You: ‘Stop being so naïve. Public pension funds could never hire the sort of talent that resides on Wall Street.’

Me: ‘Bullocks. Many funds already do; Ontario Teachers has been doing it for three decades with an IRR of 10 percent! And if public pensions started paying anywhere near market wages, I’d wager they’d get the talent they require too.’

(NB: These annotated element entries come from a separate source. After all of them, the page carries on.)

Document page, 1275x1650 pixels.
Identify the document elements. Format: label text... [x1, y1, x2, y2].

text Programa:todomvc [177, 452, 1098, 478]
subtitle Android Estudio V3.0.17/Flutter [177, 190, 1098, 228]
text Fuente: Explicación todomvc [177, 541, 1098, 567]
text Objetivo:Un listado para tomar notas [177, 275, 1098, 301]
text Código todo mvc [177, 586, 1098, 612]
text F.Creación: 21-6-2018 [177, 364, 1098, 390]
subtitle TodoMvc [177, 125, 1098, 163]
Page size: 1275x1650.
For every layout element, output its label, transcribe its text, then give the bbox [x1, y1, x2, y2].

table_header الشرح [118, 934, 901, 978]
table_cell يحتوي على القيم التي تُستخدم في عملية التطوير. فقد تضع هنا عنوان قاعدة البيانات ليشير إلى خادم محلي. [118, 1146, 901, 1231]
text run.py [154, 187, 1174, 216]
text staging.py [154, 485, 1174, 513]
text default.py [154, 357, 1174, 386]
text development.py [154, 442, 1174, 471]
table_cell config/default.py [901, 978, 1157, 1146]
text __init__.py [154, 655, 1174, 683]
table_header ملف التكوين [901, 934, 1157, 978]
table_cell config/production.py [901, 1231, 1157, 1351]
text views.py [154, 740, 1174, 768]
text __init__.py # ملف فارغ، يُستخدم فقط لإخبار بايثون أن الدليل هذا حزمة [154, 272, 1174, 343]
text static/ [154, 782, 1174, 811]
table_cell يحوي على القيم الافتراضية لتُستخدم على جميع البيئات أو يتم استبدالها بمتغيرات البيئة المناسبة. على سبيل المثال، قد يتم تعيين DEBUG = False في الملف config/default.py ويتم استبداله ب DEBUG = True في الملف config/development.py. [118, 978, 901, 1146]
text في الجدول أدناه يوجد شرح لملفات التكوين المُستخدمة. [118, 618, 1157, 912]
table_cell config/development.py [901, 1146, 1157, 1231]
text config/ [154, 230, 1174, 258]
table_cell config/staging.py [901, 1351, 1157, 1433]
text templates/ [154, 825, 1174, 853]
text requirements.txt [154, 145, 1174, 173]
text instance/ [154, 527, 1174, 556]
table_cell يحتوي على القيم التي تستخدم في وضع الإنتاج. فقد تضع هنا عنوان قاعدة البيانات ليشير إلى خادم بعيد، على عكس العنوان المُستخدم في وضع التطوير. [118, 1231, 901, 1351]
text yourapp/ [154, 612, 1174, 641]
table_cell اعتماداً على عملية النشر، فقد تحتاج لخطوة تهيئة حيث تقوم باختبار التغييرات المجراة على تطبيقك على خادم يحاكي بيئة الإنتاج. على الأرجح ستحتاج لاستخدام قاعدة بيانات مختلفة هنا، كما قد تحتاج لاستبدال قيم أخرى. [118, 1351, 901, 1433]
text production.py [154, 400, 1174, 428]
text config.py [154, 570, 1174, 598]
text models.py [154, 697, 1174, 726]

Me Again: ‘To the Masters of the Universe, Here’s the truth: You make seven, eight, and, yes, nine figure salaries not because you’re so much smarter than everybody else on the planet. You make that much because the people who sponsor your clients (the institutional investors) don’t realize that a lot of what you do isn’t that hard.’

You: ‘Lies!’

Me: ‘Do you like apples? You do? Well, a friend of mine who runs a large public pension fund is saving, right now, over 100 million dollars per year by in-sourcing all fixed income strategies (while still meeting benchmarks). How? The in-house portfolios are managed at ~2 bps, while the external portfolio was being farmed out at 40bps. Boom. $100 million. How do ya like them apples?

You: ‘Ummm.’

Me: ‘You know what’s actually funny about all of this? Well, not ‘ha ha!’ funny...more like ‘say what’ funny. The reason most politicians fall into this trap stems from the fact that most don’t connect the fees paid to external service providers with the costs paid to internal teams. Most funds have their budgets for “external fees” and “internal salary and headcount” separated. In fact, I’d say 90-95 percent of the budgets of these organizations don’t go through formal appropriation simply because they are in the form of external fees. As a consequence, the holders of the purse strings focus all their attention on 5% of the costs (salaries). They don’t understand – literally – that sending $200 million off to Wall Street could be avoided by spending $20 million on local talent...oftentimes with the same result.’

This is the dirty secret of funds management: The finance professionals get paid more than any other profession on the planet because the politicians and Boards refuse to properly resource their own funds (all the while asking them to make unrealistic returns). And this lack of resourcing (and overly aggressive return targets) gives the finance professionals asymmetric bargaining powers. And, as you might expect, they use it.

And this is why more funds will look to move assets in house. Not because they think they can do things better than Wall Street. But because they think they can do the same thing...at a tenth the price. And with the right commitment by policymakers, I think they might be right.